Posiblemente uno de los peores fracasos que ha traído consigo esta nueva política de tolerancia cero con la inmigración ilegal en Estados Unidos, es poner sobre la mesa una discusión zanjada -en apariencia- hace décadas: los límites de lo inhumano. Mucho se tuvo que padecer durante el siglo XX para comprender -valga la ironía- que hay fronteras que no se cruzan: los niños no se separan de sus familias a la fuerza, tampoco se marcan con números y letras, y mucho menos se confinan en centros de reclusión por el origen de sus padres. Dice el aclamado profesor de escritura para cine Robert Mckee que lo más bajo de la naturaleza humana se halla en ese oscuro y húmedo lugar donde se dota de sentido a la arbitrariedad y a la bajeza, disfrazándola de justicia o ley. Este es uno de esos casos.

- CONSIGNAS
(A) Responde estas preguntas sobre el fragmento acerca de la política de tolerancia cero:
(i) ¿Qué discusión, en apariencia zanjada hace décadas, vuelve a ponerse sobre la mesa?
(ii) ¿A quién se cita y cómo se lo describe?
(iii) ¿Qué tres cosas no se hacen con los niños, según el fragmento?
(B) Resume en dos oraciones el fragmento acerca de la política de tolerancia cero.
Los registros no hacen falta para resolver estas consignas.

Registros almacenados
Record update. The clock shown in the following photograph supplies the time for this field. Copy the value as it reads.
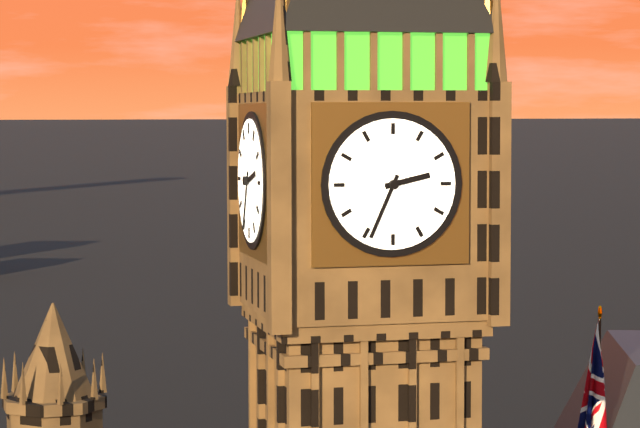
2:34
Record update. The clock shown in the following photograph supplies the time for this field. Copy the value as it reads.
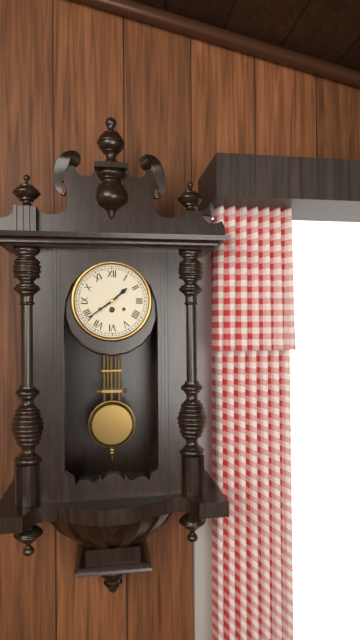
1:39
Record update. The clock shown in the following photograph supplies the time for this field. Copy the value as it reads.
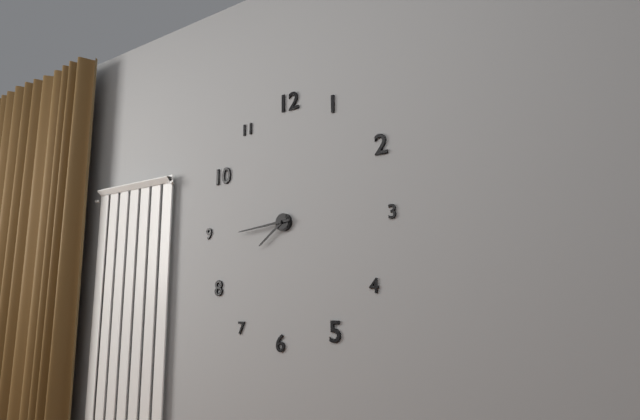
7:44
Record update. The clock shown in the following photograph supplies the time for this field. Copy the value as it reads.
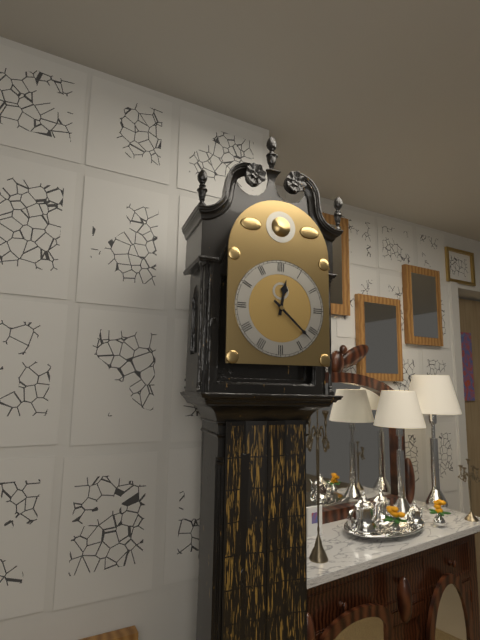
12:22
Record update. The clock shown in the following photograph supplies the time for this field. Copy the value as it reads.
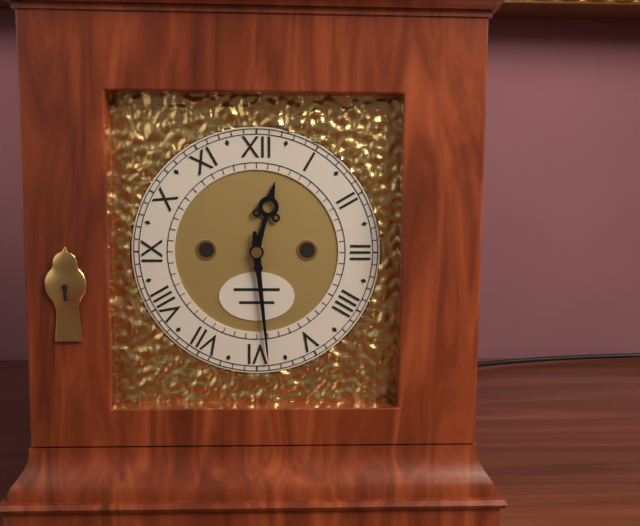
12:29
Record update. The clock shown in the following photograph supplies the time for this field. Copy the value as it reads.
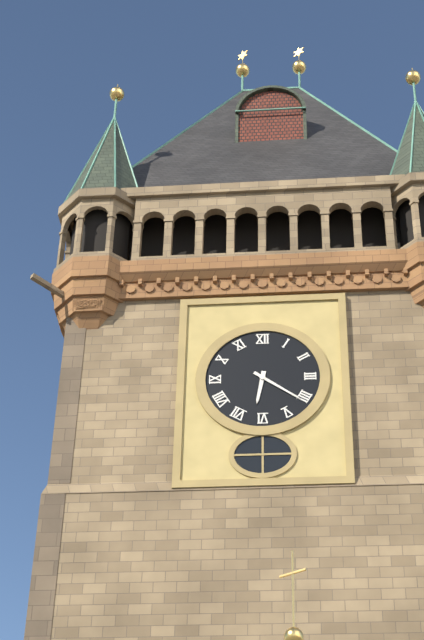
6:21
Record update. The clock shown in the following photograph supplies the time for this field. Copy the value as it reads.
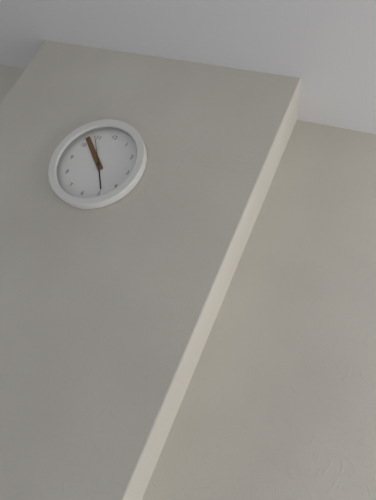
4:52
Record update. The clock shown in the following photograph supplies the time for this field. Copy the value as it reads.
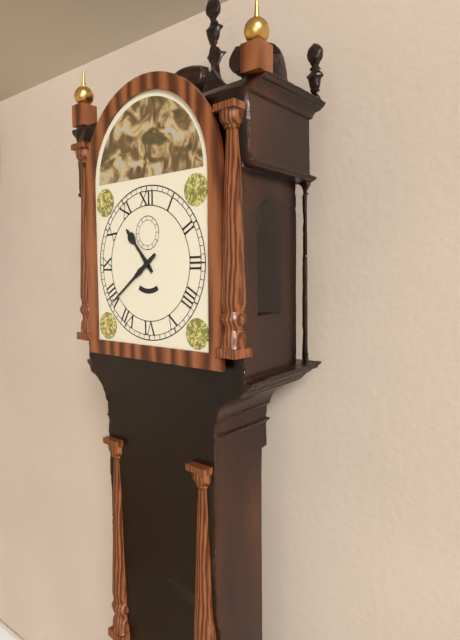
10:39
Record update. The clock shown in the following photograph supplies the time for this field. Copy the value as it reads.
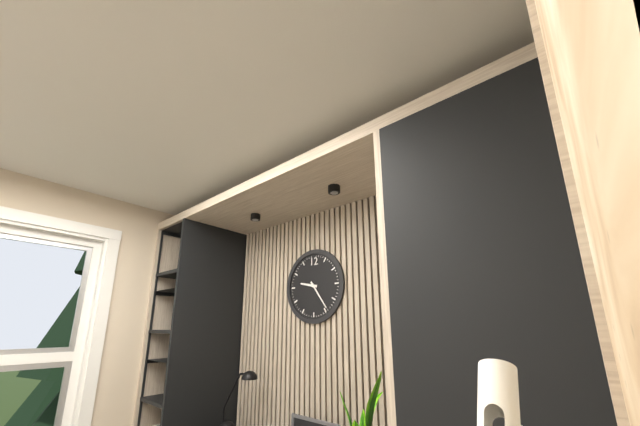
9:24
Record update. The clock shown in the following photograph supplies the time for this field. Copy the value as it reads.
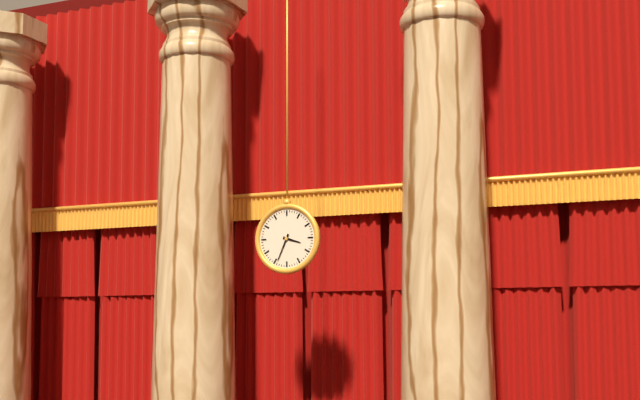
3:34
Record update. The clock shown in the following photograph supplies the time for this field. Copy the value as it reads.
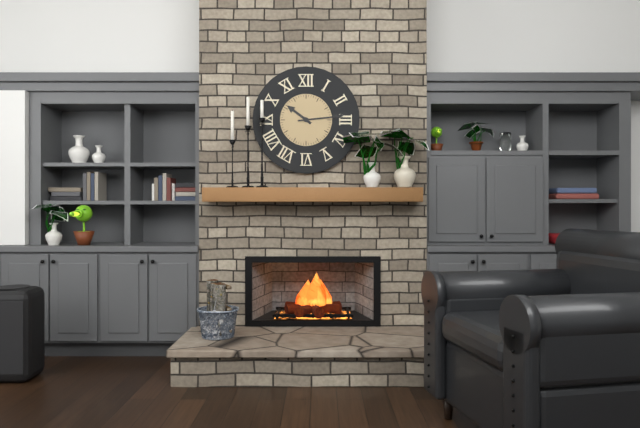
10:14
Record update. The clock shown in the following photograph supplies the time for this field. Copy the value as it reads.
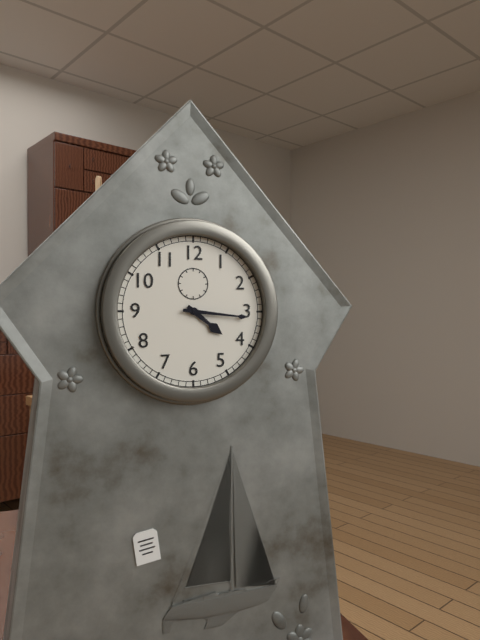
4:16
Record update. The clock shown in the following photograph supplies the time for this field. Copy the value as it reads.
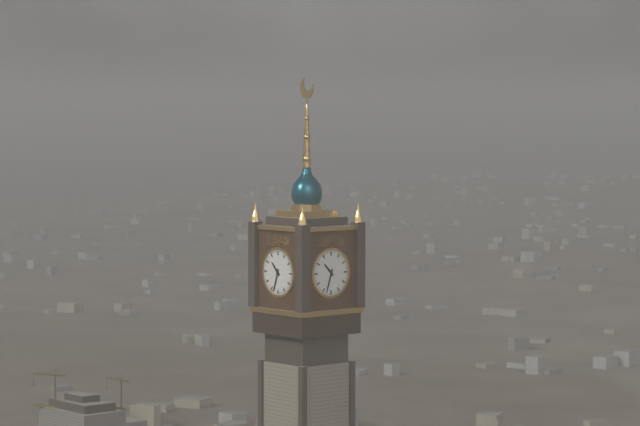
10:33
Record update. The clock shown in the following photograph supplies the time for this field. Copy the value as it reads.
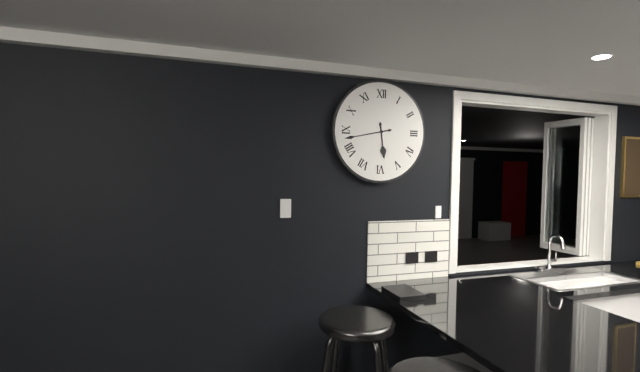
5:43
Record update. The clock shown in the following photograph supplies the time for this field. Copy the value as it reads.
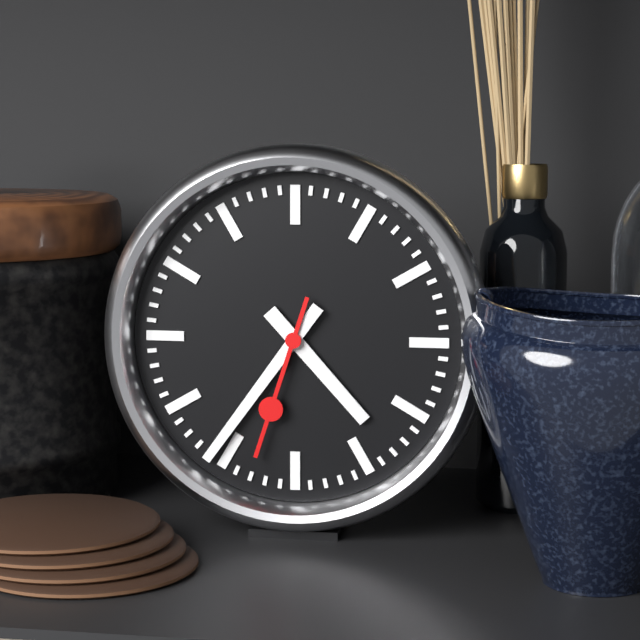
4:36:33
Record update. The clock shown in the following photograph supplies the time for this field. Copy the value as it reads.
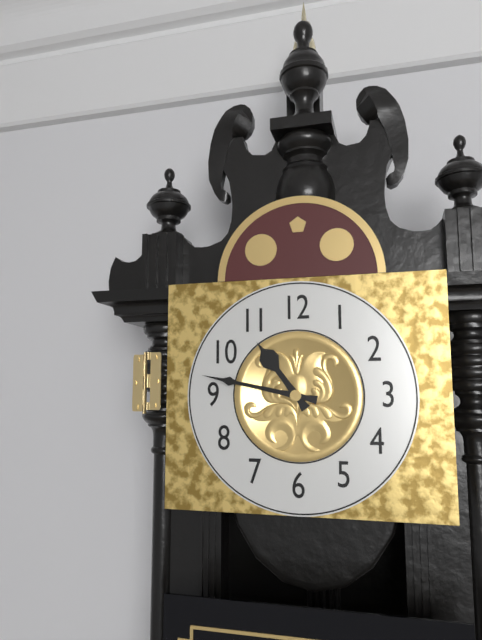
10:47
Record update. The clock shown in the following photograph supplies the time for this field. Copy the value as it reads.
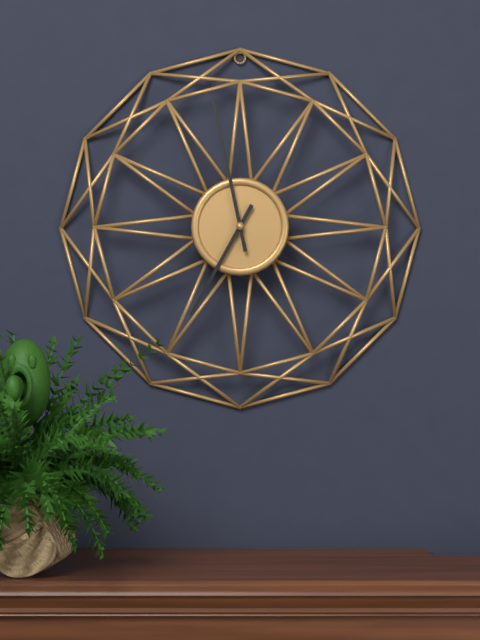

- RESPUESTAS
(A)
(i) La discusión sobre los límites de lo inhumano.
(ii) A Robert Mckee, descrito como aclamado profesor de escritura para cine.
(iii) No se separan de sus familias a la fuerza, no se marcan con números y letras y no se confinan en centros de reclusión por el origen de sus padres.

(B) La política de tolerancia cero con la inmigración ilegal en Estados Unidos ha reabierto una discusión que parecía zanjada hace décadas, la de los límites de lo inhumano, que incluyen no separar a los niños de sus familias a la fuerza, no marcarlos con números y letras y no confinarlos en centros de reclusión por el origen de sus padres. Según Robert Mckee, lo más bajo de la naturaleza humana está donde la arbitrariedad y la bajeza se disfrazan de justicia o ley, y el fragmento afirma que este es uno de esos casos.